Available data:
:::
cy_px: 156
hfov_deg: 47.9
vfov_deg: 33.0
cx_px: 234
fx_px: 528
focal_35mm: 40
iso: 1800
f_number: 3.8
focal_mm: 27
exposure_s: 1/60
:::
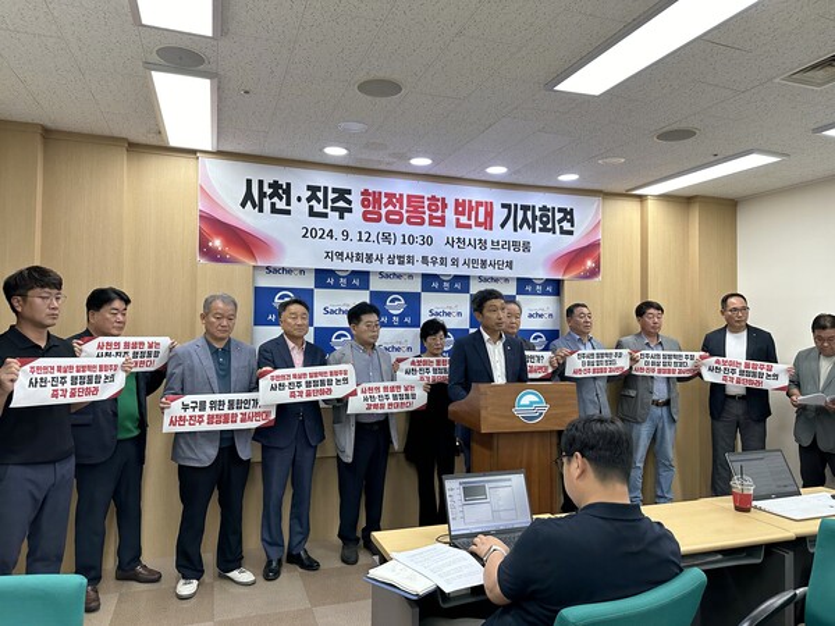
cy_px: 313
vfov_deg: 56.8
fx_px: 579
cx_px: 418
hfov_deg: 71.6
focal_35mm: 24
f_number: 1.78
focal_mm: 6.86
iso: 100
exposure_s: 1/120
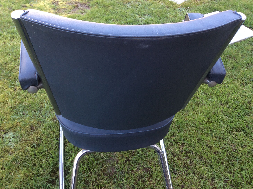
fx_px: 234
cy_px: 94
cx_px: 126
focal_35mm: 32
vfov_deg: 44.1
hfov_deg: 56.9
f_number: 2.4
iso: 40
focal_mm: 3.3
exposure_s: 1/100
:::
Exercise instructions:
What you return from the records above should be exactly everything from the line with "hfov_deg: 71.6" down to the line with "exposure_s: 1/100", both kept, and no pictures.

Solution to the exercise:
hfov_deg: 71.6
focal_35mm: 24
f_number: 1.78
focal_mm: 6.86
iso: 100
exposure_s: 1/120
fx_px: 234
cy_px: 94
cx_px: 126
focal_35mm: 32
vfov_deg: 44.1
hfov_deg: 56.9
f_number: 2.4
iso: 40
focal_mm: 3.3
exposure_s: 1/100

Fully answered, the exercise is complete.